А она, статная, ясная, гневная, царила над безмолвными рядами, за нею же в стройном арочном окне чернело высокое, великое небо.
У нее батя был лауреат Госпремии, закрытый членкор, отвечал за всю авиационную начинку, небрежно (и неправильно) разъяснил Анину медальность Жора Степанец и пустился со вкусом рассуждать, что самолеты называют именами авиаконструкторов только по старинке, тогда как сегодняшний самолет — это тачка, которая возит электронику.
Известие о столь бронзовом ее отце отозвалось у Вити под ложечкой таким внезапным спазмом безнадежности, как будто он до этого втайне не смел и мечтать, о чем теперь нечего было и думать. Но думать-то как раз пришлось. С того дня, как они поднялись вдвоем против всех, Аня стала его — нет, не избегать, конечно, это как раз другие начали его немножко обходить, что ли, пока снова не убедились, что он ни на кого больше кидаться не собирается, но Аня в обращении с ним как будто утратила неизменную свою приветливую ясность. О том, чтобы сюда примешалась неприязнь, не могло быть и мысли, уж неприязнь-то она бы никак не стала скрывать, а походило это больше всего на то, как, бывает, столкнешься где-нибудь с хорошим знакомым и чувствуешь, что надо что-то сказать, но ничего подходящего сразу не придумывается, а отделаться стандартным кивком тоже неловко.
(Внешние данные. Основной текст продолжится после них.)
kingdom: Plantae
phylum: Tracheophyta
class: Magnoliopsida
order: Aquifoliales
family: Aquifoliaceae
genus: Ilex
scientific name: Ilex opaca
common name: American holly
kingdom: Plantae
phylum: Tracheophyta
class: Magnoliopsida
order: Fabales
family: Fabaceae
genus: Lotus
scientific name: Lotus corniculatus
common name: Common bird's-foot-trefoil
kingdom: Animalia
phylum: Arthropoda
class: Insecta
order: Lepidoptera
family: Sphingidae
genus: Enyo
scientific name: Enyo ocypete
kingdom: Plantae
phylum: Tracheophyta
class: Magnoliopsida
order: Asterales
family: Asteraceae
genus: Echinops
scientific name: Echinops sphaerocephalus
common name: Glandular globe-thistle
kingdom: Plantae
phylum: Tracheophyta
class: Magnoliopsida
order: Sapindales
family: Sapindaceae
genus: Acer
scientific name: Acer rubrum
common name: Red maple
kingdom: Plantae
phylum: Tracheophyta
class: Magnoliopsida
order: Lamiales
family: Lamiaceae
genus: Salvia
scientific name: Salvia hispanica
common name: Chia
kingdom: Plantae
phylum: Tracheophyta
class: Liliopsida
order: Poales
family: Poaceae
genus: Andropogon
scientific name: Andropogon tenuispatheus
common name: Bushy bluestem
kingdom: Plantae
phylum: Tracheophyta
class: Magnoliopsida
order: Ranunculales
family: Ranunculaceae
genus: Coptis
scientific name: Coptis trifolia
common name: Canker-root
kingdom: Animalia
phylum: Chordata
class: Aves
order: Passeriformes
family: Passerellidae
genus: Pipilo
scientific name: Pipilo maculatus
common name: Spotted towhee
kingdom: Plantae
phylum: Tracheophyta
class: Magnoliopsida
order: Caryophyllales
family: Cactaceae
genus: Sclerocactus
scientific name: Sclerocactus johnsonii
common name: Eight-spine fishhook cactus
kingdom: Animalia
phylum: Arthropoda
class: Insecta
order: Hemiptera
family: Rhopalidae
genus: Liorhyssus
Походило на то — но ведь это означало бы, что ей, Ане, уже неловко держаться с ним как с посторонним?!.
Витя просто леденел, что она каким-то образом может догадаться о его наглых догадках, и, отвечая на ее уже не простые и ясные, а с микроскопическими заминочками вопросы, он совсем уж не поднимал глаз, с отчаянием чувствуя, что он еще больше затрудняет ей общение с собой и что она все-таки продолжает обращаться к нему с вопросами исключительно для того, чтобы он не вообразил, будто может чем-то ее смутить. Бессознательно налагая на себя епитимью за свою бесстыжесть, Витя и со всеми остальными начал держаться с предельной скромностью, перестал вмешиваться в чужие разговоры, а если к нему обращались, старался держаться как можно ближе к самому буквальному смыслу вопроса. С наступлением теплых дней он извлек было из шкафа с осени припасенную абстрактную, в духе Клее, безрукавку навыпуск («расписуху», как их называли в Бебеле), но, поразмыслив, тщательно, чтобы не выговаривала мать (но она все равно выговаривала), сложил ее снова и со вздохом упрятал в шкаф: так фраериться было ему снова не по чину.
Зато когда их курс после сессии бросили на прополку, вернее, разбросали по разным усадьбам, Вите никак не удавалось сразу подобрать себе борозду по чину. Сначала он становился как можно дальше от Ани, потом, обмерев, как бы она не подумала, что он против нее что-то затаил, кидался поближе, тут же спохватываясь, да кто он такой, чтобы она вообще стала о нем размышлять, но прежнее место было уже занято, а снова пробираться вдоль заболоченной межи, опять привлекая к себе внимание… Кончалось тем, что Витя оказывался с нею рядом.